Things to Come – ein Lichtspiel – Vorschau

Things to Come – ein Lichtspiel
zu László Moholy-Nagy und seinen Partnerinnen Lucia und Sibyl

Eine Film-Installation von Angela Zumpe, Skript Oliver Held
23.06.- 25.8.2019 im Kunstmuseum Moritzburg Halle (Saale)
02.10. – 02.12. 2019Lyonel-Feininger-Galerie Quedlinburg
15.12.2019 – 12.01.2020 Anhaltischen Gemäldegalerie Dessau

Videoparcour im Kunstmuseum Moritzburg Halle (Saale)

Die Film-Installation THINGS TO COME thematisiert in 12 Szenen Ereignisse aus dem Leben des BAUHAUSlehrers László Moholy-Nagy und seinen Partnerinnen Lucia und Sibyl zwischen 1929 und 1935. Auf mehreren Projektionsflächen im Raum wird die Geschichte präsentiert.

Es ist die Geschichte eines visionären Lichtdesigners, der am Massengeschmack des Kinopublikums scheitert. Inspiriert von Entwürfen László Moholy-Nagys, dem experimentellsten unter den Bauhaus-Künstlern, werden mit Projektoren, Lichtquellen und Gobostrahlern Strukturen und Bilder auf Flächen im Raum verteilt. Mit heutiger Digitaltechnik werden Momente aus Moholy-Nagys bewegtem Leben in jenem Stil umgesetzt, die dem Künster in den 1930er Jahren als das Kino der Zukunft vorgeschwebt haben mag. Die Szenen sind als Licht-Bild-Ton-Inszenierung mittels Projektion im Raum angeordnet, die das Publikum in einem Parcour durchwandert.

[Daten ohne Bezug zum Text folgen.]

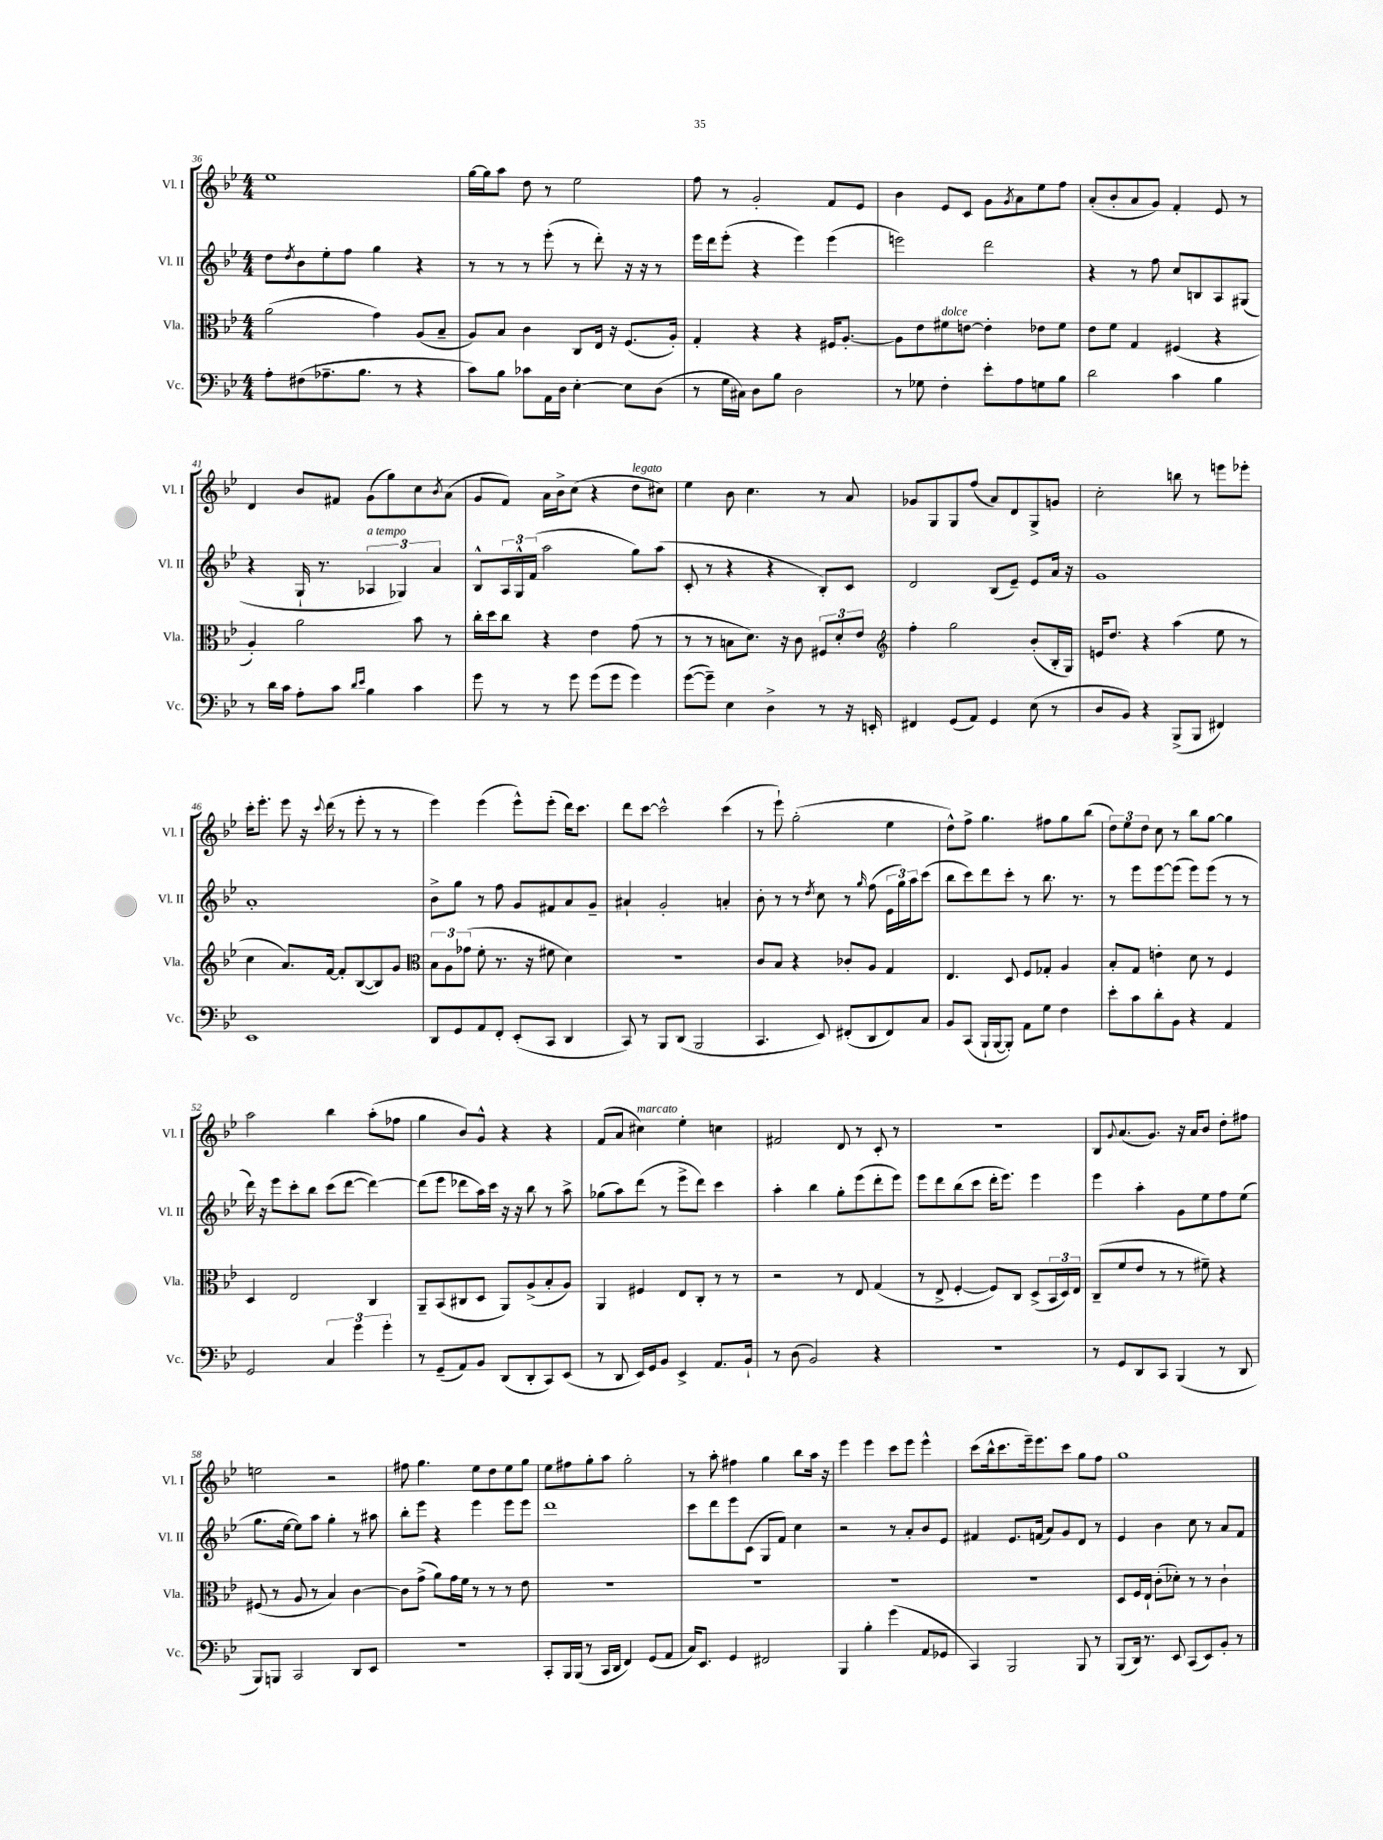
<<
\new StaffGroup <<
\new Staff = "s0" \with { instrumentName = "Vl. I" shortInstrumentName = "Vl. I" } {
    \clef treble \key bes \major \numericTimeSignature \time 4/4
    ees''1 |
    g''16~ g''16 a''8 d''8 r8 ees''2 |
    f''8 r8 g'2-. f'8 ees'8 |
    bes'4 ees'8 c'8 g'8 \acciaccatura { g'8 } a'8 ees''8 f''8 |
    a'8-.( bes'8-. a'8 g'8) f'4-. ees'8 r8 |
    d'4 bes'8 fis'8 g'8( g''8) c''8 \acciaccatura { bes'8 } a'8( |
    g'8 f'8) a'16 bes'16-> c''8( r4 d''8^\markup { \italic "legato" } cis''8) |
    ees''4 bes'8 c''4. r8 a'8 |
    ges'8 g8 g8 f''8( a'8) d'8 g8-> g'8 |
    c''2-. b''8 r8 e'''8 ees'''8-. |
    c'''16-. ees'''8.-. ees'''8 r16 \appoggiatura { c'''8 } d'''16( r8 ees'''8-. r8 r8 |
    ees'''4) ees'''4( ees'''8-^) ees'''8-.( d'''16) c'''8. |
    d'''8 c'''8~ c'''2-^ c'''4( |
    r8 ees'''8-!) g''2-.( ees''4 |
    d''8-^) f''8-> g''4. fis''8 g''8 bes''8( |
    \tuplet 3/2 { d''8) ees''8 d''8 } c''8 r8 bes''8 g''8~ g''4 |
    a''2 bes''4 a''8-.( fes''8 |
    g''4 bes'8) g'8-^ r4 r4 |
    f'8( a'8 cis''4^\markup { \italic "marcato" }) ees''4-. c''4 |
    fis'2 d'8 r8 c'8-. r8 |
    r1 |
    bes8 \appoggiatura { g'8 } a'8.( g'8.) r16 a'16 bes'8 d''8-. fis''8 |
    e''2 r2 |
    fis''8 g''4. ees''8 d''8 ees''8 g''8 |
    ees''8 fis''8 g''8-. a''8 g''2-. |
    r8 a''8-. fis''4 g''4 bes''8 a''16 r16 |
    ees'''4 ees'''4 c'''8 ees'''8 ees'''4-^ |
    c'''8( bes''16-^ c'''8. ees'''16--) ees'''8. c'''8 g''8 f''8 |
    g''1 \bar "|." |
}
\new Staff = "s1" \with { instrumentName = "Vl. II" shortInstrumentName = "Vl. II" } {
    \clef treble \key bes \major \numericTimeSignature \time 4/4
    d''8 \acciaccatura { d''8 } bes'8 ees''8-. f''8 g''4 r4 |
    r8 r8 r8 ees'''8-.( r8 d'''8-.) r16 r16 r8 |
    ees'''16 d'''16 ees'''8-.( r4 ees'''4) ees'''4( |
    e'''2) d'''2 |
    r4 r8 f''8 c''8 b8 a8 gis8( |
    r4 g16-! r8. \tuplet 3/2 { aes4^\markup { \italic "a tempo" } ges4) a'4 } |
    bes8-^ \tuplet 3/2 { a16 g16-^ f'16( } a''2 g''8) a''8( |
    c'8-. r8 r4 r4 bes8-.) c'8 |
    d'2 bes8( ees'8--) ees'8 a'16 r16 |
    g'1 |
    a'1-. |
    bes'8-> g''8 r8 f''8 g'8 fis'8 a'8 g'8-- |
    ais'4-! g'2-. a'4-. |
    bes'8-. r8 r8 \acciaccatura { d''8 } c''8 r8 \grace { g''16 } f''8( \tuplet 3/2 { ees'16 g''16) a''16 } c'''8( |
    bes''8 c'''8) d'''8 c'''8-. r8 bes''8. r8. |
    r8 ees'''8 ees'''8~ ees'''8( ees'''8) ees'''8( r8 r8 |
    d'''16) r16 ees'''8 c'''8-. bes''8 c'''8( d'''8~ d'''4~) |
    d'''8( ees'''8 des'''8 a''16) c'''16 r16 r16 bes''8 r8 a''8-> |
    ges''8( a''8) d'''8( r8 ees'''8-> d'''8) c'''4 |
    a''4-. bes''4 g''8-. ees'''8( d'''8-. ees'''8) |
    ees'''8 d'''8 bes''8( c'''8 d'''16-. ees'''8.) ees'''4 |
    ees'''4 a''4-. g'8 ees''8 f''8 ees''8( |
    g''8. ees''16~ ees''8) a''8 g''4-. r8 ais''8 |
    bes''8-. ees'''8 r4 ees'''4 ees'''8 ees'''8 |
    d'''1 |
    c'''8 d'''8 ees'''8 c'8( g8 f'8) c''4 |
    r2 r8 a'8-. bes'8 ees'8 |
    fis'4 ees'8. f'16( a'8) g'8 d'8 r8 |
    ees'4 bes'4 c''8 r8 a'8 f'8 \bar "|." |
}
\new Staff = "s2" \with { instrumentName = "Vla." shortInstrumentName = "Vla." } {
    \clef alto \key bes \major \numericTimeSignature \time 4/4
    a'2( g'4) a8( bes8-- |
    a8) bes8 c'4 c8 ees16 r16 f8.( a16-.) |
    g4-. r4 r4 fis16 a8.~-. |
    a8 ees'8 fis'8^\markup { \italic "dolce" } e'8~ e'4-. ees'8 fis'8 |
    ees'8 f'8 g4 fis4( r4 |
    a4-.) a'2 bes'8 r8 |
    c''16-. d''16 c''8 r4 ees'4 g'8( r8 |
    r8 r8 b8 d'8.) r16 c'8 \tuplet 3/2 { fis8 d'8-. ees'8 } |
    \clef treble f''4-. g''2 bes'8-.( bes16-. g16) |
    e'16 d''8. r4 a''4( ees''8 r8 |
    c''4 a'8.) f'16~ f'8-. bes8~( bes8) g'8 |
    \clef alto \tuplet 3/2 { bes8 a8 ges'8( } f'8-. r8. r16 fis'8 d'4) |
    r1 |
    c'8 bes8 r4 ces'8-. a8 g4 |
    ees4. d8 f8 ges8-. a4 |
    bes8-. g8 e'4-. d'8 r8 f4 |
    d4 ees2 c4 |
    a,8-- bes,8( cis8 d8 a,8) a8->( bes8-. a8) |
    a,4 fis4 ees8 c8-. r8 r8 |
    r2 r8 ees8 g4( |
    r8 ees8-> f4~-. f8) c8 d8->( \tuplet 3/2 { bes,16 d16) ees16 } |
    c8--( f'8 ees'8 r8 r8 fis'8--) r4 |
    fis8( r8 a8 r8 bes4) c'4~ |
    c'8 g'8->( a'8) g'16 f'16 r8 r8 r8 ees'8 |
    R1 |
    R1 |
    R1 |
    R1 |
    d8 f16 ees16-! c'8-.( des'8-.) r8 r8 c'4-! \bar "|." |
}
\new Staff = "s3" \with { instrumentName = "Vc." shortInstrumentName = "Vc." } {
    \clef bass \key bes \major \numericTimeSignature \time 4/4
    a8-. fis8( aes8.-- bes8. r8 r4 |
    c'8) bes8 ces'8 a,16 d16 ees4~-. ees8 d8( |
    r8 g16 cis16) d8 bes8 d2 |
    r8 ges8 f4-. ees'8-. a8 g8 bes8 |
    d'2 c'4 bes4 |
    r8 d'16 c'16 a8-. c'8 \grace { d'16 ees'16 } bes4 c'4 |
    g'8 r8 r8 g'8 g'8( g'8 g'4) |
    g'8~( g'8--) ees4 d4-> r8 r16 e,16-. |
    fis,4 g,8( a,8) g,4 ees8( r8 |
    d8 bes,8) r4 bes,,8->( bes,,8 fis,4) |
    ees,1 |
    d,8 g,8 a,8 f,8-. ees,8-.( c,8 d,4 |
    c,8) r8 bes,,8 d,8( bes,,2 |
    c,4. ees,8) fis,8-.( d,8 fis,8) c8 |
    bes,8 c,8( bes,,16-! bes,,16~ bes,,8-.) a,8 g8 f4 |
    ees'8-. c'8 d'8-. bes,8 r4 a,4 |
    g,2 \tuplet 3/2 { c4 g'4 g'4-. } |
    r8 g,8--( a,8) bes,8 d,8( d,8-. c,8) ees,8( |
    r8 d,8 ees,16) g,16 bes,8 ees,4-> a,8. bes,16-! |
    r8 d8( bes,2) r4 |
    R1 |
    r8 g,8 d,8 c,8 bes,,4( r8 d,8 |
    bes,,8) b,,8 c,2 d,8 ees,8 |
    R1 |
    c,8-. bes,,16 bes,,16( r8 c,16 d,16 f,4) g,8( a,8 |
    c16) ees,8. g,4 fis,2 |
    bes,,4 bes4-. g'4( a,8 ges,8 |
    c,4) bes,,2 bes,,8 r8 |
    bes,,8( d,16) r8. ees,8 c,8( ees,8) bes,8-. r8 \bar "|." |
}
>>
>>
\layout { \context { \Score currentBarNumber = #36 } }
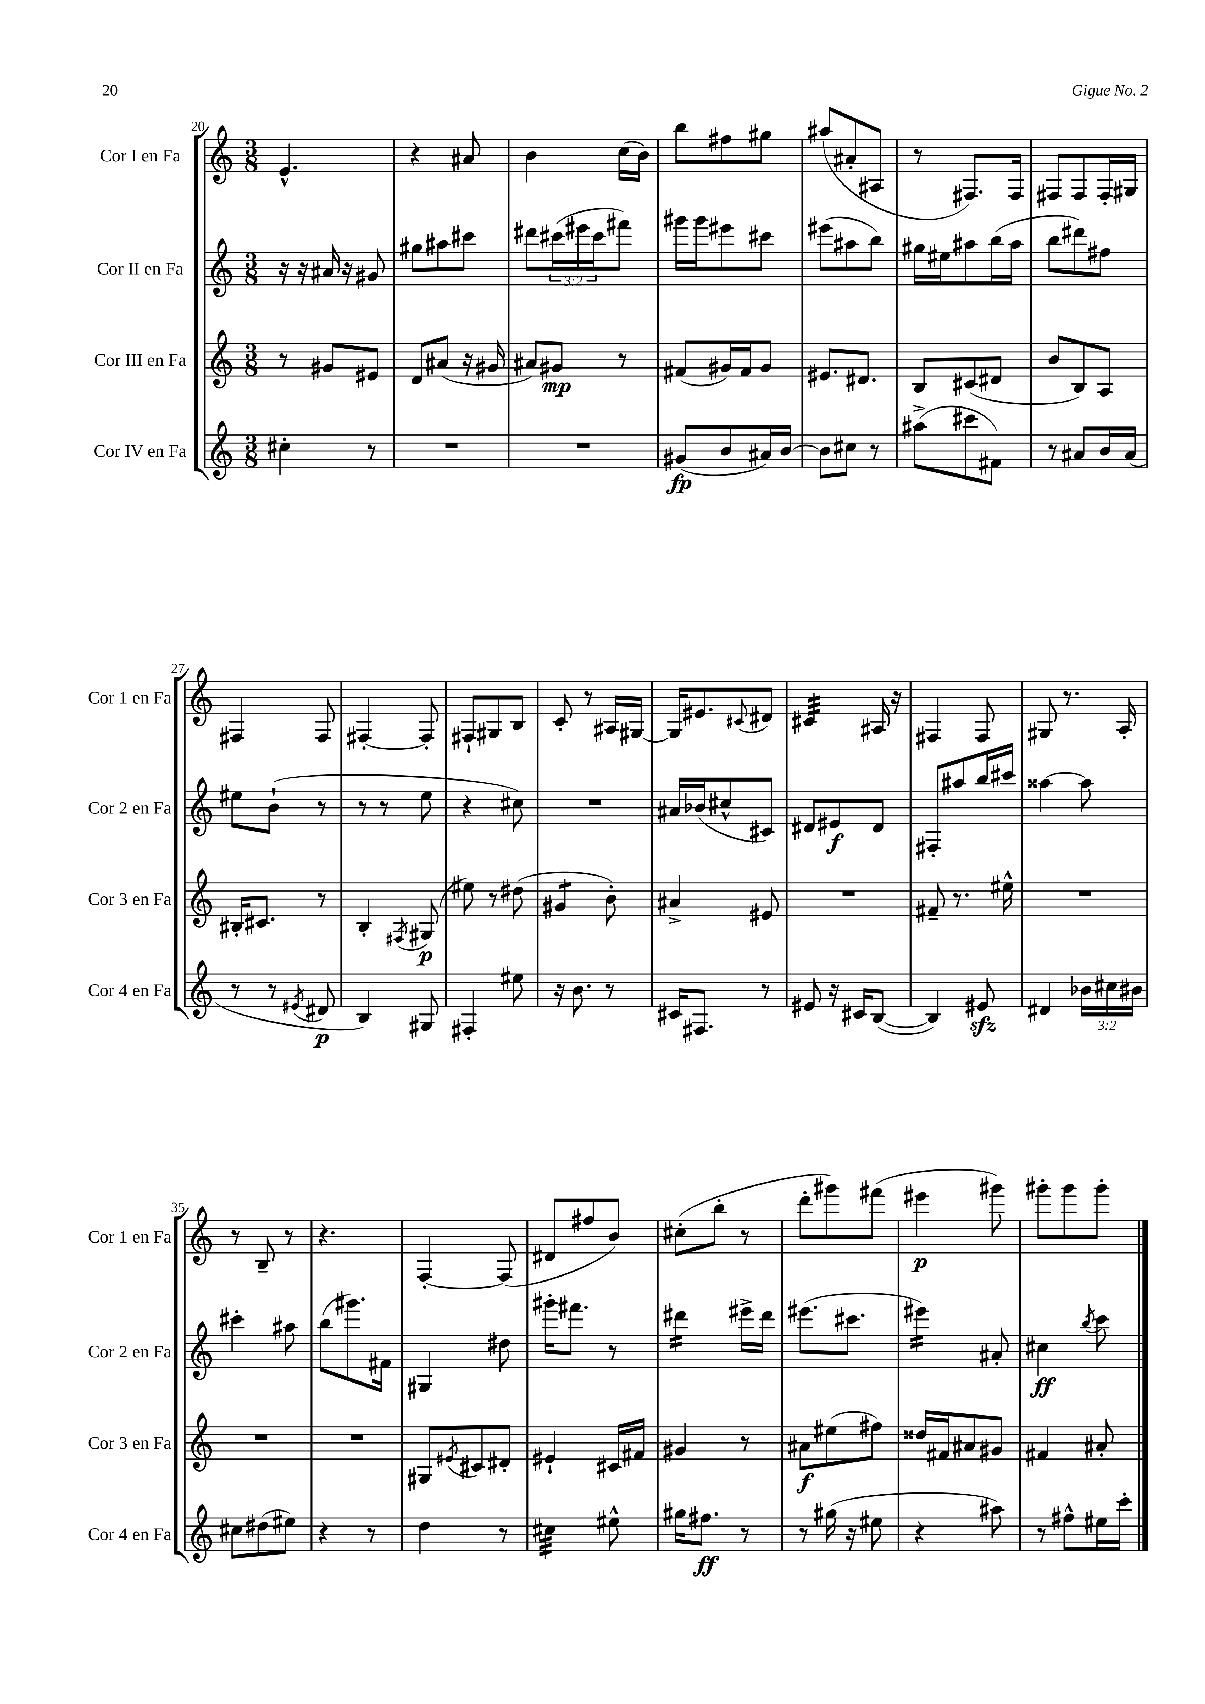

Als László Moholy-Nagy 1923 von Walter Gropius ans Bauhaus berufen wurde, war er der mit Abstand Jüngste im Lehrkörper. Dies ist sicher einer der Gründe, warum sich Moholy-Nagy mehr als seine Kollegen Klee, Schlemmer und Kandinsky für die damals noch neuen Medien Film und Fotografie interessiert. Als er im Januar 1929 seine Lehrtätigkeit am Dessauer Bauhaus beendet, gilt es für ihn, sich ein neues Betätigungsfeld zu suchen. In Berlin versucht er zunächst als Bühnenbildner, dann als Filmemacher seine künstlerischen Visionen umzusetzen und seinen Lebensunterhalt zu bestreiten.

Zugleich ist THINGS TO COME die Geschichte der beiden Ehefrauen des Künstlers, Lucia und Sibyl. Lucia hatte László Moholy-Nagy bei seiner Berufung ans Bauhaus 1923 zunächst nach Weimar, dann nach Dessau begleitet und mit ihm gemeinsam die Fotogramme entwickelt und maßgeblich bei den theoretischen Schriften mitgewirkt. Sibyl lernte László 1931 in Berlin kennen, folgte ihm ins Exil nach London und wanderte mit ihm 1937 in die USA aus.

Mit Beginn der 1930er Jahre wandte sich Moholy-Nagy, der als konstruktivistischer Maler seine Laufbahn begonnen hatte, verstärkt dem damals jungen Medium Film zu. Zunächst in Berlin, später im Londoner Exil versucht er sich an der Verwirklichung seiner utopischen Ideen über ein Neues Sehen. Mit seinen Überlegungen und Vorstellungen von einem grundsätzlich anderen Kino, das der gebürtige Ungar unter dem Einfluss der sowjetischen Filmavantgarde in den Jahren 1930 bis 1937 propagierte, erlitt Moholy-Nagy in einer krisengeschüttelten Zeit Schiffbruch. Seine Ideen galten zwar als künstlerisch wertvoll, aber faktisch realitätsfremd. Anders als in der Architektur, in der das Neue Bauen trotz aller Widerstände schon bald das Erscheinungsbild der internationalen Metropolen prägte, bleibt die Massenattraktion Kino ein Ort kitschiger Gefühlswelten und romantischer Lebensentwürfe.

Von der politischen Linken als „Salonkommunist“ beschimpft, von der politischen Rechten als „Kulturbolschewist“ diffamiert, stellte sich für das Moholy-Trio die Frage einer künstlerischen Moral. Eine Debatte, die bis in unsere Gegenwart andauert.